Request for Resources: OOW at the Movies!

Please see the request below from Darina Lepadatu at Kennesaw State University (dlepadat@kennesaw.edu).

I teach Organizational Sociology and am writing to see if you or any of our colleagues in the OOW section could share a list of movies/ documentaries that we can use in the classroom on the topic of Organizations, Occupations and Work.  Thanks a lot for any suggestions!!

Mark Suchman Note: This has always been a favorite topic of mine.  So I’ve created a Google spreadsheet to gather suggestions.  Please add yours here:  OOW at the Movies.

Query for OOW Section Membership

Editor’s Note: Originally posted to the OOW Listerseve. If you can think of an idea, let Tania know via email or post in the comments section.

I am a PhD student at Brown University and a member of the OOW section of ASA. I was wondering if it might be possible to issue a query to the OOW listserv regarding something that has come up in my dissertation work. I study internal medicine residents and have found there to be significant preference (and some might say bias) towards graduates from US allopathic medical schools, even though fewer than 50% of residents in internal medicine graduated from such schools (the rest are foreigners who trained at  foreign medical schools, Americans who studied at Caribbean medical schools or Americans who studied at osteopathic institutions). So I wanted to query to listserv to see if anyone knows of another American profession where such a premium is placed on having trained in the US. In some professions (such as computer science), I’m inclined to think that this same preference is not as strong. In other professions (such as law), it is very difficult for individuals trained outside the US to penetrate the profession. The medical profession, however, relies on foreign and osteopathic trained professionals to fill a critical gap in the training workforce, all the while privileging US medical grads over all others. Can anyone think of a parallel in any other profession?

Tania M. Jenkins, M.A.
Ph.D. Candidate
Department of Sociology, Box 1916
Brown University
tania_jenkins@brown.edu

 

Member Query: Organizational Sociology Courses in Business Majors

John Grady <jgrady@wheatonma.edu> writes:

Wheaton College is developing a new major in business. It includes as a requirement a course to be taught in organizational behavior in the psychology department. We will be offering a course on How Organizations Work, and have requested that it be considered as an alternative to the Organizational Behavior course. The administration feels that the psychology course is a standard offering in business majors, but that organizational sociology is not. Can a case be made — with examples to boot — of the equivalence of the sociological studies of organizations in such offerings?

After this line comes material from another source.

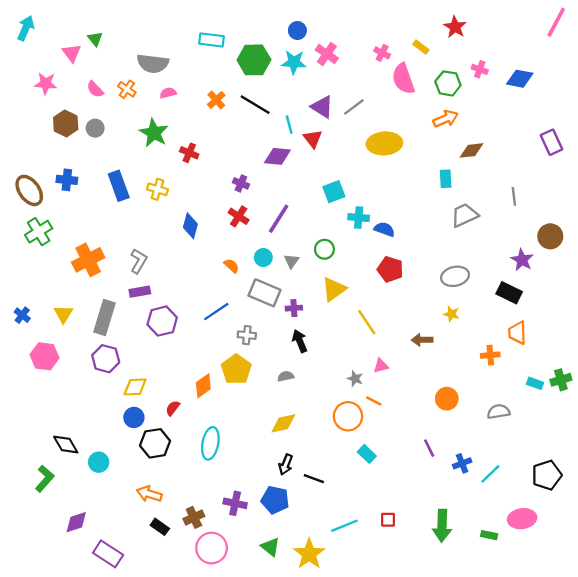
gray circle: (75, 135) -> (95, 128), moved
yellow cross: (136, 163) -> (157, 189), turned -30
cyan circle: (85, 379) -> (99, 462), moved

Member Query: Redesigning Work Space in Academic Settings

Beth Mertz (bmertz@thecenter.ucsf.edu) writes:

Do any of you do research on, or know of research on, the reorganization of work spaces through open floor plans (i.e., such as has been done in technology sector such as the HP open floor plan, no offices, or offices without doors, etc) in the University context? Specifically, has anyone experienced, studied, or know of a university that has shifted a social sciences department/research group, including faculty, post docs or RAs and admin staff, from traditional office/cube type set up to one of these open floor plan – no offices, everyone gets an ‘equal’ space (regardless of your rank, title, etc) with ‘huddle rooms’ for group meetings or private phone calls. We are seeking evidence (anecdotal or published) that looks at the issues such a transition might raise, or outcomes of such an experiment. Alternatively, do any of you within a social sciences research group have experience with departments  moving to new or remodeled space that worked very well? What was the redesigned space like?

Thank you for any feedback or leads to data/experiments of this type that you can provide.